BASHIRI is an approach to infer failure oracles from a small test suite automatically.
Program fixes must preserve passing tests while fixing failing ones. Validating these properties requires test oracles that distinguish passing from failing runs.
We introduce BASHIRI, an approach that learns failure oracles from test suites with labeled outcomes using execution features. BASHIRI leverages execution-feature-driven debugging to collect program execution features and trains interpretable models as testing oracles.
Our evaluation shows that BASHIRI predicts test outcomes with 95% accuracy, effectively identifying failing runs.
BASHIRI is available as an open-source tool at https://github.com/smythi93/bashiri
A demonstration video is available at https://youtu.be/D2mJkCtSXtM
To install BASHIRI and its dependencies, run the following command:
python -m pip install .For BASHIRI, you need to instrument your subject.

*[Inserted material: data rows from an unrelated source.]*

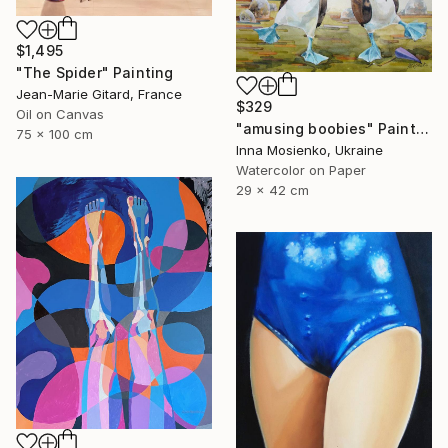
$1,495
"The Spider" Painting
Jean-Marie Gitard, France
$329
Oil on Canvas
"amusing boobies" Painting
75 x 100 cm
Inna Mosienko, Ukraine
Watercolor on Paper
29 x 42 cm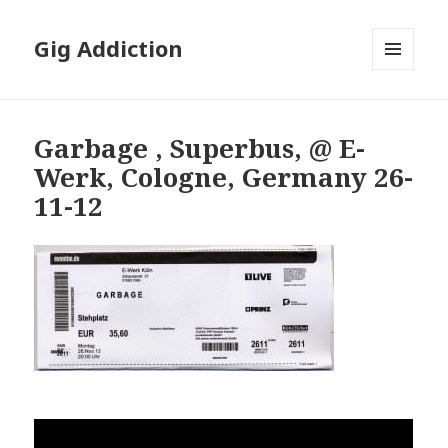
Gig Addiction
MENU
AND
WIDGETS
Garbage , Superbus, @ E-
Werk, Cologne, Germany 26-
11-12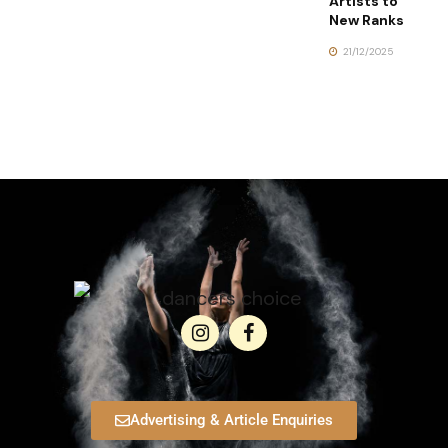
Artists to
New Ranks
21/12/2025
Advertising & Article Enquiries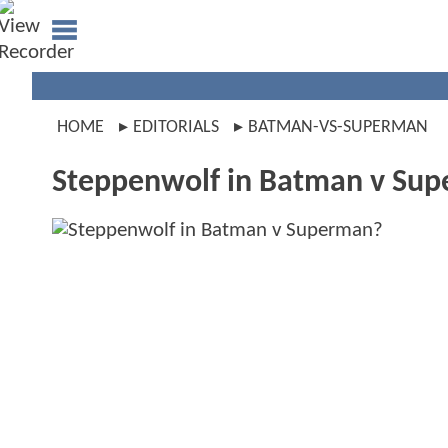
HOME
EDITORIALS
BATMAN-VS-SUPERMAN
Steppenwolf in Batman v Su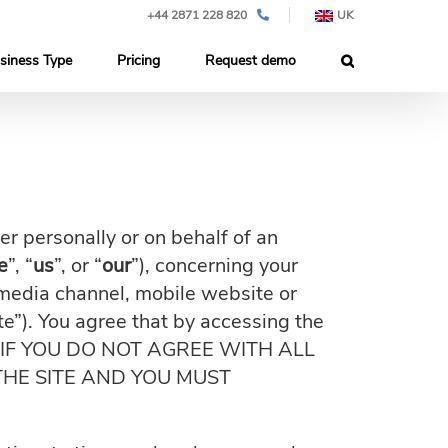
+44 2871 228 820
UK
siness Type
Pricing
Request demo
 personally or on behalf of an
e
”, “
us
”, or “
our
”), concerning your
media channel, mobile website or
ite”). You agree that by accessing the
Use. IF YOU DO NOT AGREE WITH ALL
THE SITE AND YOU MUST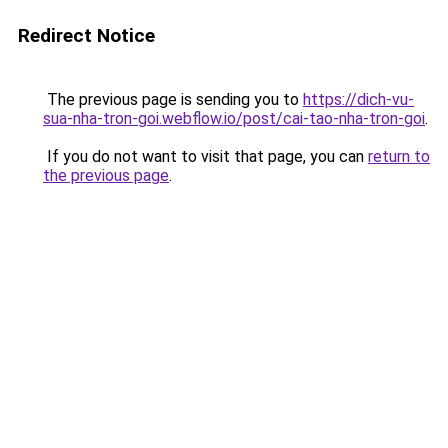
Redirect Notice
The previous page is sending you to
https://dich-vu-
sua-nha-tron-goi.webflow.io/post/cai-tao-nha-tron-goi
.
If you do not want to visit that page, you can
return to
the previous page
.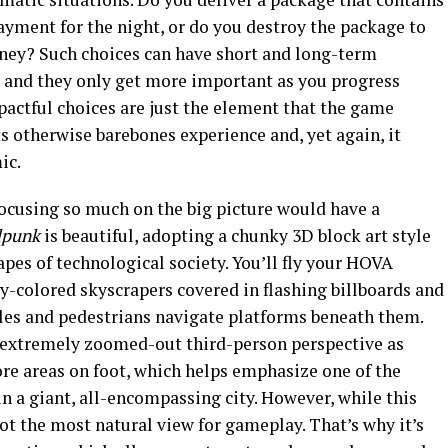
ayment for the night, or do you destroy the package to
oney? Such choices can have short and long-term
, and they only get more important as you progress
ctful choices are just the element that the game
ts otherwise barebones experience and, yet again, it
ic.
 focusing so much on the big picture would have a
dpunk
is beautiful, adopting a chunky 3D block art style
capes of technological society. You’ll fly your HOVA
y-colored skyscrapers covered in flashing billboards and
cles and pedestrians navigate platforms beneath them.
n extremely zoomed-out third-person perspective as
re areas on foot, which helps emphasize one of the
n a giant, all-encompassing city. However, while this
not the most natural view for gameplay. That’s why it’s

instrument("middle.py", "tmp.py", "middle.json")Next, you need some tests to execute and collect their event traces.
We provide two collectors, one for unit tests and one for input to the program.
However, implementing another collector by inheriting the base class EventCollector and implementing its collect() method is an option.
To employ the collector, use it like this:
oracle = Bashiri(
"middle.py",
(passing, failing),
access="tmp.py",
mapping="middle.json",
work_dir=".",
)
oracle.learn()Now, we can leverage the collector, handle, and oracle to identify the result of an unseen execution/test case with high accuracy.
result = oracle.predict(unseen_test)The mapping approach infers connections between the events if different versions of a program, e.g., a faulty and a fixed version. This mapping allows to continuously apply the learned oracles.
patch = PatchTranslator.build_t4p_translator(project)
creator = MappingCreator(mapping_bug)
mapping = creator.create(mapping_fix, patch)
translation_mapping = EventMapping(
mapping_bug.mapping,
translation=mapping.get_translation(),
alternative_mapping=mapping_fix.mapping,
)We have additionally implemented a mechanism to incorporate a human oracle to enrich insufficient test sets in the HumanOracleRefinement class.
seeds = {i: s, for i, s in enumerate(passing + failing)}
refinement = HumanOracleRefinement(oracle, seeds, collector)
refinement.run()We have provided a short example in the example.ipynb notebook.
This notebook demonstrates how to use BASHIRI with a simple example, including instrumentation, test collection, and oracle learning.
This project is licensed under the MIT License - see the LICENSE file for details.